The lightening was spectacular and the thunder was impressive, with deep, overlapping rumbles, booms, bangs going off all around us.
Finally, the rain changed from a light drizzle to a heavy downpour.
Sally went from her snuggle spot against the back of my house into her house to watch.
But apparently the lightening was too much for her.

As I watched, she bolted from her house out into the heavy rain to her napping spot in the southwest corner of the yard.
There is no protection from rain there so in a second or two, she raced across the yard to the northeast corner, another one of her favorite spots to nap sometimes.
No escape there, either.
At this point, I could stand this no longer.
I opened the back door just enough to stick my head out and began calling and whistling to her to come in.

Amid the racket of rain and thunder, it took a few long seconds for her to hear me, but when she did, she came to me.
I got a towel and wiped her off.
It was clear that she was excited and distressed and it took a minute or two for her to settle down.
But finally, she laid down on the floor next to my work table, about three feet from the back door (now closed).
I opened the curtains so we could watch the excitement outside, and I sat down on the floor next to her.
I gave her a few scratches around her ears (contrary to what Cesar Milan and his disciples say to do in this kind of situation, this seemed to help calm her....) and sat still and mostly silent.

I say mostly silently because I could not help muttering occasional comments about the jagged streaks of light that were lighting up the dark sky.
(in fairness to Cesar, I purposefully remained mostly still, quiet and calm, as he suggests, to allow her to sense my calm “energy” in spite of the distressing environment outside, which seemed to work as he describes.)

I laid my hand on the floor between us (we were about six inches apart) and she skooched herself so that one of her front paws was under my hand and the other was halfway covering a couple of my fingers.
We sat quietly in the dark and watched the light show together.

She calmed down and laid her head next to my hand – within tongues reach, and occasionally licked my hand.

This reminded me of my former dog, Woof.
He was a big country mutt (I suspect he was part Great Pyrenees because of the shape of his ears and his heavy fur – especially in winter) that for his heroic antics in good weather, was afraid of thunderstorms.
Woof never liked to be inside a building.
He never came into our house.
But when a thunderstorm came, I let him into our small back porch room, and he would lie on the floor next to the freezer to wait out the storm.
Many times I would sit there in the dark with him for a few minutes.

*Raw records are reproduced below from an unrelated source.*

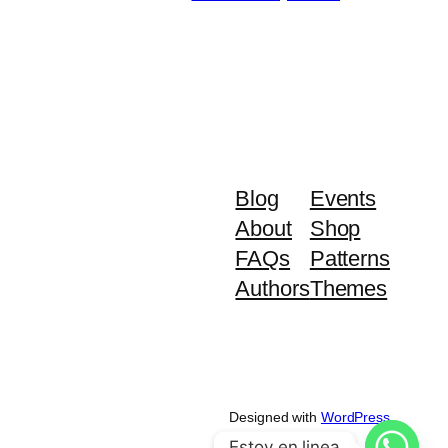
Blog
Events
About
Shop
FAQs
Patterns
Authors
Themes
Designed with
WordPress
Estoy en linea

So last night, with such memories in my head, Sally and I shared a special time together.
We sat/laid in the darkness, watching the storm outside for about an hour.

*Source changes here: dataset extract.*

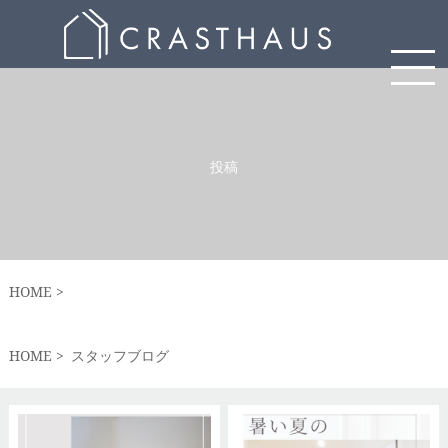
投稿
HOME
HOME
スタッフブログ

I had the feeling that it was a life-changing event for my dog.
While I may be over-estimating its effect, I suspect that she will feel differently about me from now on.
When things settled down outside, I invited her to go out, reluctantly, she went.

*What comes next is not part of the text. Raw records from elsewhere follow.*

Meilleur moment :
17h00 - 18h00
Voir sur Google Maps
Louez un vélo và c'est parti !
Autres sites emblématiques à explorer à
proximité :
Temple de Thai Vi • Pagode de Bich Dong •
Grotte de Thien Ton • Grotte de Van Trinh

While I would have liked for her to remain in the house (even all night), she is still a puppy and wants to constantly play with me.
And playing for her means biting my hands, legs and feet.
I am sick of that, and did not want to change our quiet time together into a nose-slapping “NO!” session. (Which is exactly what happened between us when I went out into the back yard with her after dinner tonight – see previous posts.)